As some of you may know, a few months ago I landed a new research position in Germany. This obviously involved a big change both personally and professionally. While I have enjoyed the challenge of a new culture and language, I found a bigger challenge in having to deal with having a totally new research focus in a different field. I had previously spent most of my research life at a clinical level, thinking about things like low back pain, diagnosis, and primary care. Now I’ve found myself working at a population level - on epidemiology and public health. My new colleagues are involved with large scale surveillance projects, disease registries, and multi-disciplinary (with anthropologists and geographers and biologists) programs. What I realised on my first day is that while I have a pretty good working knowledge on my previous topics, I knew next to nothing about research in this new field. It reminded me of first starting out on my PhD and being faced with the sheer number of scientific articles I was supposed to read (and wondering whether my new boss had made a big mistake!).

Along with a new topic, joining a new research group is a tricky thing. We all know that researchers are often a little quirky and hard to connect with. Try being the weird Australian guy in a group of German statisticians! Finding common (research or otherwise) interests can be as difficult as finding Vegemite in a foreign country. Aside from the social aspects though, it seems that every research group in the world has their own way of doing the same thing. I have been in three different research groups in my career and have (so far) had to use three different reference management programs and three different statistics programs.

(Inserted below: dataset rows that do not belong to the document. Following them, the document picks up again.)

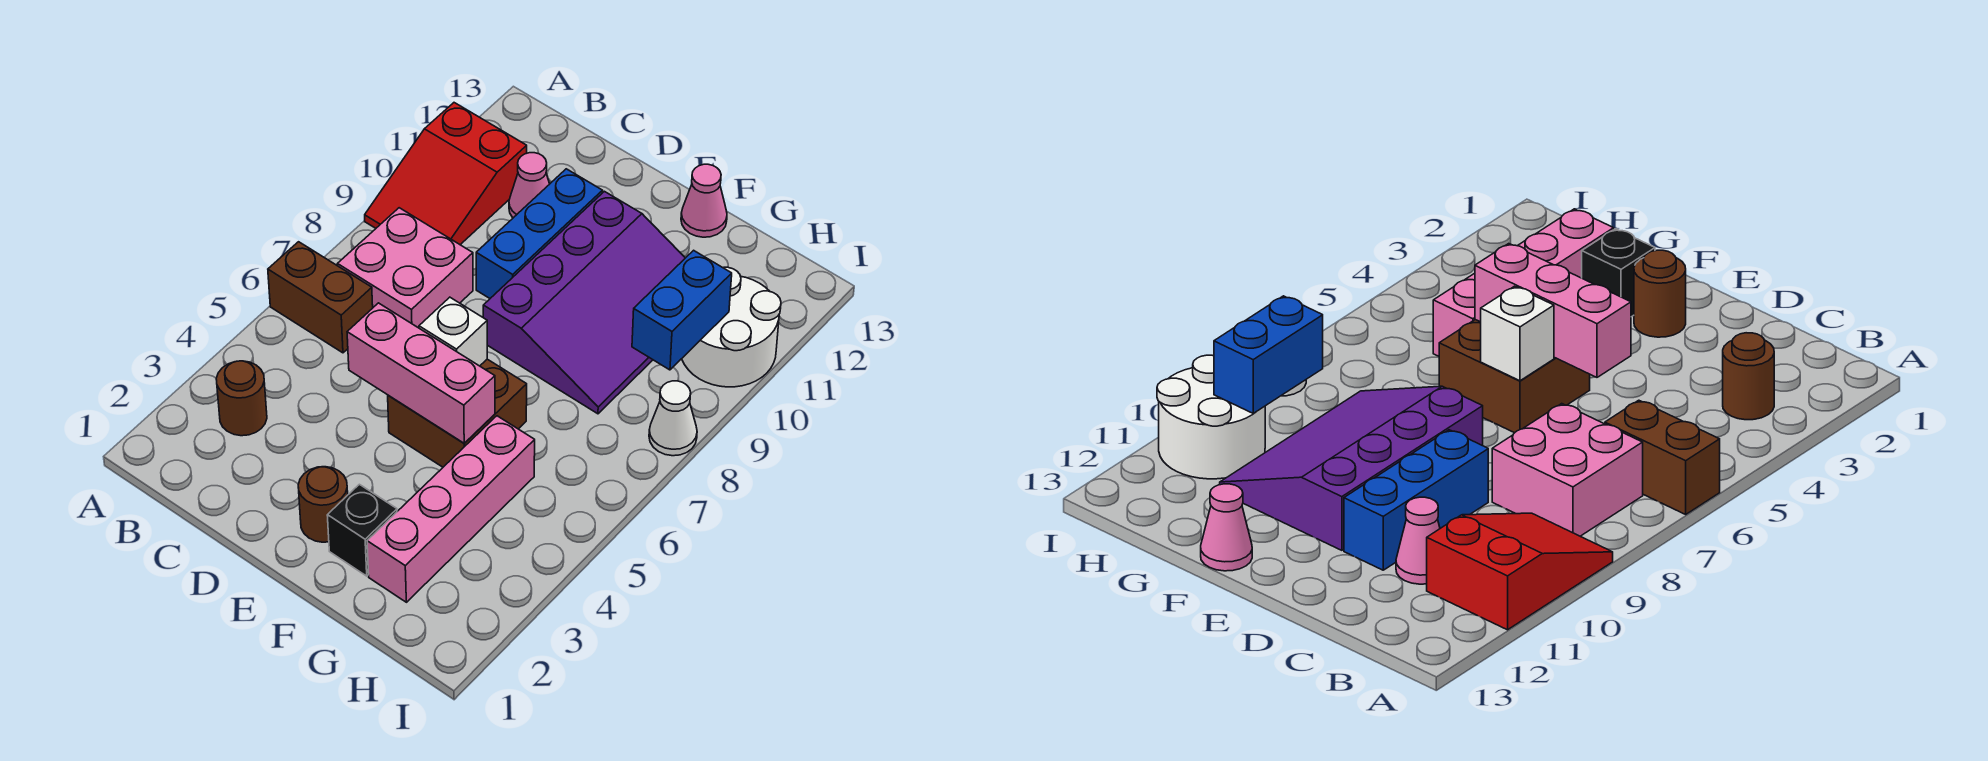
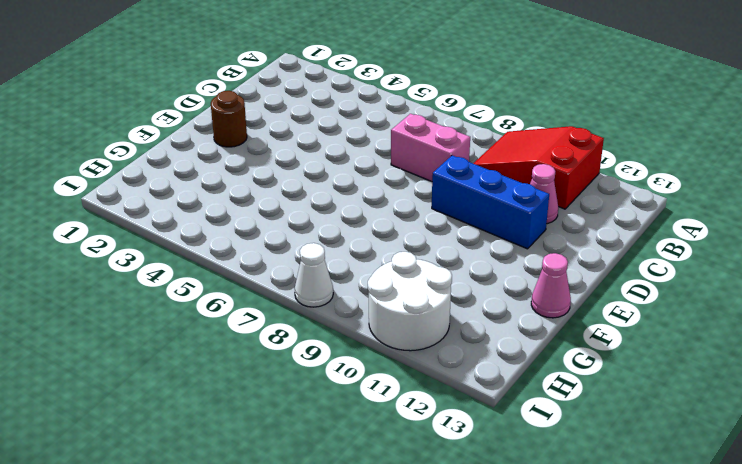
pink 1x2 brick [391,114,470,182] -> pink 2x2 brick [337,208,473,328]
none -> brown 1x2 brick [268,242,373,353]
none -> brown 1x1 round brick [216,361,267,436]
none -> brown 2x2 brick [388,359,527,467]

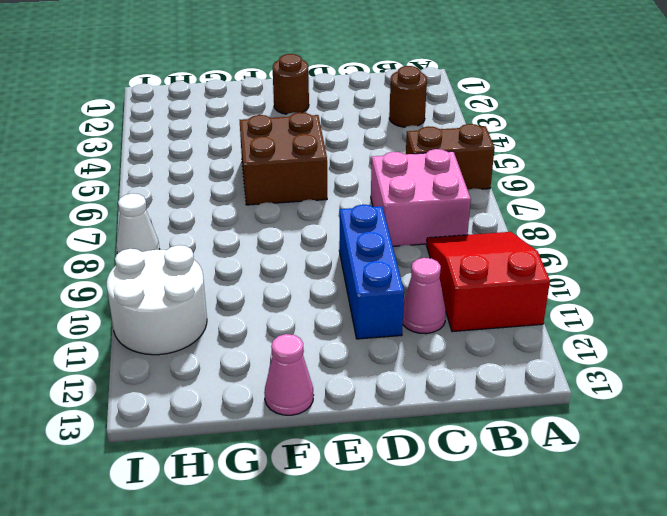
none -> purple 3x4 slope [483,191,685,414]
none -> black 1x1 brick [327,484,397,576]
none -> pink 1x4 brick [367,416,535,602]

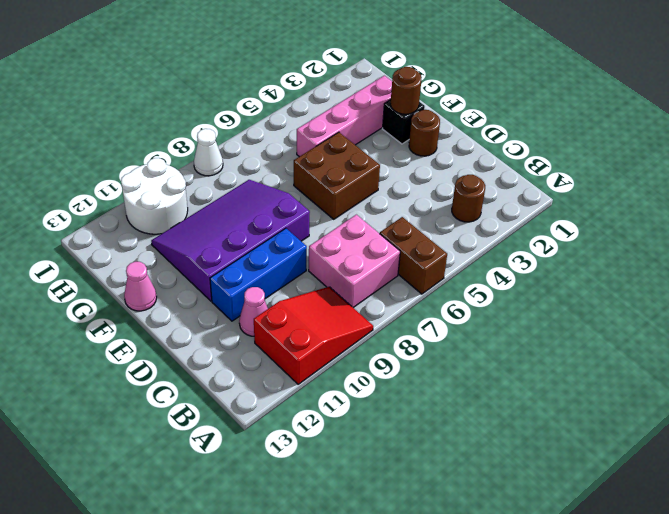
brown 1x1 round brick [390,67,422,114] -> none
none -> pink 1x3 brick [347,303,495,443]
none -> white 1x1 brick [419,297,487,366]
none -> blue 1x2 brick [632,250,732,370]

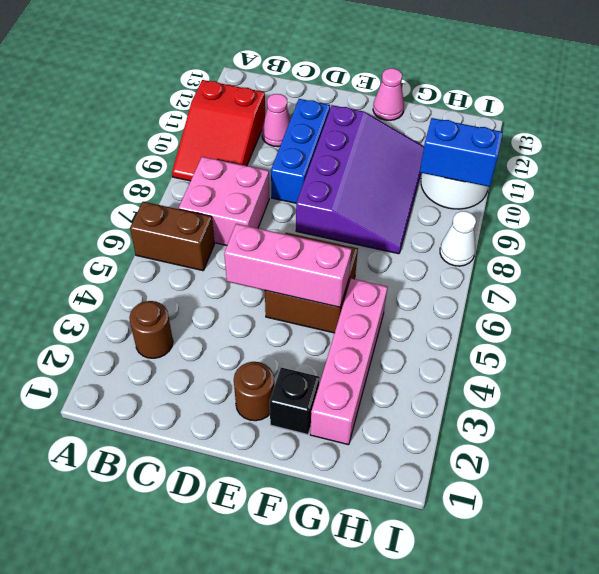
blue 1x2 brick [420,118,503,187] -> blue 1x2 brick turned to [632,250,732,370]
none -> white 1x1 brick [419,297,487,366]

On top of everything else a little disaster struck. Don’t ask me what I did to deserve it, but within a two week period I managed to break the key to my bicycle lock, destroy my laptop with a water bottle AND lose both my notebook (full of Nobel Prize winning ideas) and work diary! Trust me when I say this is not an experience you want to go through at the best of times. Losing all of my programs and notes and appointments left me with the feeling of being naked and lost in the forest after a big conference dinner.

So, for better or worse, I was left with an opportunity to re-evaluate both what I researched and how I did it. I felt like I needed to approach this new position from square one, much like the very first day of my PhD but with a little extra “know-how”. I always imagined being flexible was a key attribute in research and for once I was glad not to be a specialist, or “the guy who does XX research in YY way”. After my personal re-evaluation and fresh start, I came up with the following pointers for research flexibility. I hope these may be of interest to someone who finds they are taking on a new position or a new topic:

  • After endless reading of articles in my new field I realised how much I knew (and didn’t know) about the basics of research. A solid understanding of methodology and statistics will allow you to be much more flexible than being an expert on a specific disease or process. All research follows similar basic principles and realising this was a “light bulb” moment for me.

  • Be ready to let go of your research ideas if they don’t fit the situation. Or at least be ready to re-align them with the interests of your group. A research group is a lot like a sports team, you need to play together to score goals.

  • With new colleagues or a new institute, look for common research interests. Finding the person(s) who are working closest to your area of interest is worth the trouble. Failing that, show interest in other people’s work. Researchers tend to make friends with anyone who has read one of their papers.

  • Be enthusiastic about your new opportunity! Sometimes a change is as good as a holiday, sometimes it is even better.

  • When it comes to computer programs, use what you are comfortable with but keep your eyes open for something better. This includes statistics programs, reference management programs, and digital music players. Finding the right one could increase efficiency whereas the wrong one could cost hours of frustration and despair.

  • …and finally, have an electronic backup of your files on the internet. This will limit the consequences if things do get stolen/lost/water damaged. It is the year 2013, there is no excuse.